Tay-Sachs disease and Sandhoff Disease (also knows as the GM2 gangliosidoses) are inherited neurodegenerative diseases that result from genetic mutations that inactivate an enzyme known as HexA. HexA is a protein in our cells that degrades GM2-ganglioside (GM2), a molecule found primarily on neurons of the central and peripheral nervous system. Loss of HexA activity results in rapid accumulation of GM2 in neurons and severe neurological deterioration. The rate of GM2 accumulation depends on how severely the genetic mutations impact HexA activity. Totally inactive HexA leads to rapid GM2 accumulation and death by 1-4 years of age; whereas, mutations that allow for some residual HexA activity (1-10% of normal), GM2 accumulation is slowed and disease progression is delayed. While still neurologically debilitating, these late-onset forms of the disease may not significantly impact lifespan.

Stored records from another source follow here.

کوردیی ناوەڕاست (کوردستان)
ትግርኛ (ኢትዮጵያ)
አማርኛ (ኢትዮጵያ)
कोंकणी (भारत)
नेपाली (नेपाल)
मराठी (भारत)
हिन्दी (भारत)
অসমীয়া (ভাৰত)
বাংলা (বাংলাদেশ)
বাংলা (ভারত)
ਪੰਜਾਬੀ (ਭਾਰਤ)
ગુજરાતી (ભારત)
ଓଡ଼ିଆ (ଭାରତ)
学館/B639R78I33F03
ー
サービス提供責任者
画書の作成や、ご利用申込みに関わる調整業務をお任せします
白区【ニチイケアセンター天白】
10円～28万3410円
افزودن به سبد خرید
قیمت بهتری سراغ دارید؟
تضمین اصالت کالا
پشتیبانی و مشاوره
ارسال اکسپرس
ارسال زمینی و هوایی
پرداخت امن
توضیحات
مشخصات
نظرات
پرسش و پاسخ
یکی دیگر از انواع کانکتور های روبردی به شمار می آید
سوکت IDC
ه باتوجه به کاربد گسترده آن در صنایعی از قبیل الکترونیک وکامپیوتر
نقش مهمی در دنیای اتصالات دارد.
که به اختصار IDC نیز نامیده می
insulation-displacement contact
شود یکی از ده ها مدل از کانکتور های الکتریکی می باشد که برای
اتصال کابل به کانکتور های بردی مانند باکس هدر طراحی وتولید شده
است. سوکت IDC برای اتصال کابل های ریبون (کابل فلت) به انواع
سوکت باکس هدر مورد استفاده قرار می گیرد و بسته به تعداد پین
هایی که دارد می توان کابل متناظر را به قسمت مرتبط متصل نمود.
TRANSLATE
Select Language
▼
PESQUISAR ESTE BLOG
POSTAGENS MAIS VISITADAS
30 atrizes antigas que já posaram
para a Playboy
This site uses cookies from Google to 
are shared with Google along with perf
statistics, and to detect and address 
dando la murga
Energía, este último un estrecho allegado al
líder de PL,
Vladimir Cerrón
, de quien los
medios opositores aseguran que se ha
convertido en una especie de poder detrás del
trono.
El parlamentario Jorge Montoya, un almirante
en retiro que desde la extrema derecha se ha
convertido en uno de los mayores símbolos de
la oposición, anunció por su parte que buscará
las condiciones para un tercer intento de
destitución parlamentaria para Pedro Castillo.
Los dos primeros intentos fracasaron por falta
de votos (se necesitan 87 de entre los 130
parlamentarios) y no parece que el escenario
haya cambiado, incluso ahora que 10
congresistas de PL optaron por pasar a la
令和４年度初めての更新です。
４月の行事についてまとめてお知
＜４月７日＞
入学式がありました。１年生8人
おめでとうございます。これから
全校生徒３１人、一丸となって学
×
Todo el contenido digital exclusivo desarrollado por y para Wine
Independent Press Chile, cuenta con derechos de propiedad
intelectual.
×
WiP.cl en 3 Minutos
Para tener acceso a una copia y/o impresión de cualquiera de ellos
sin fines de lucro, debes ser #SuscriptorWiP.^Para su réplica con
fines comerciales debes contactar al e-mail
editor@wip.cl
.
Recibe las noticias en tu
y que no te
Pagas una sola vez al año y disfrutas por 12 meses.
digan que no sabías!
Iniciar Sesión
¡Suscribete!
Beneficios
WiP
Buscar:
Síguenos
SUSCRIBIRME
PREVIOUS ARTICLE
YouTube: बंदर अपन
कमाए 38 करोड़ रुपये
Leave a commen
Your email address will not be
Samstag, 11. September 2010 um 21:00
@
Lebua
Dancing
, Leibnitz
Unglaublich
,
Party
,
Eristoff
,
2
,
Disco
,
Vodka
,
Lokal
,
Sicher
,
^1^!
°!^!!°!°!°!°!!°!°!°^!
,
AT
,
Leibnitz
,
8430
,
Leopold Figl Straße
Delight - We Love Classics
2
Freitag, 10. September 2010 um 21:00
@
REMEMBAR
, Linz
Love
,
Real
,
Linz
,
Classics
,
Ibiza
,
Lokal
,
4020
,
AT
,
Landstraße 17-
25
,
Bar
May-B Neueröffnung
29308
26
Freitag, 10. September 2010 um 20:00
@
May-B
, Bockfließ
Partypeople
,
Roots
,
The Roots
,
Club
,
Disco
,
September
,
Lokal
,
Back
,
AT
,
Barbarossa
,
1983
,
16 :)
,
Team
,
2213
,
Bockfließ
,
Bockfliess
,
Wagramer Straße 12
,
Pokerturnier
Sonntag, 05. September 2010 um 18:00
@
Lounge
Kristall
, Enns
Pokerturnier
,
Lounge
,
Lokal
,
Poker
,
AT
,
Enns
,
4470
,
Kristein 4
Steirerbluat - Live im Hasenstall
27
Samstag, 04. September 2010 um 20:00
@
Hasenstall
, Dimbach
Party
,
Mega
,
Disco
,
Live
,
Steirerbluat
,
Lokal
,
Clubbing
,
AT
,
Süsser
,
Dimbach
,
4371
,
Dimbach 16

Importantly, HexA activity as low as 10% can prevent, and possibly reverse, GM2 accumulation and the associated neurodegeneration. We hypothesize that a therapy for infantile and late-onset forms of GM2 gangliosidosis is achievable by supplementing patients with active Hex enzyme (i.e. enzyme replacement therapy), and in late-onset cases, combing enzyme replacement with drugs known to boost residual Hex activity to bring the total Hex activity above the critical 10% activity threshold. We have recently engineered HexA to markedly improve its stability and function for enzyme replacement therapy. We now propose to use the engineered enzyme, known as HexM, to develop an enzyme replacement therapy that will be evaluated in mouse models of GM2 gangliosidosis in combination with a drug known to rescue residual HexA activity in cells. Our approach holds promise to reduce GM2 accumulation and reverse the progression of this debilitating family of neurological diseases.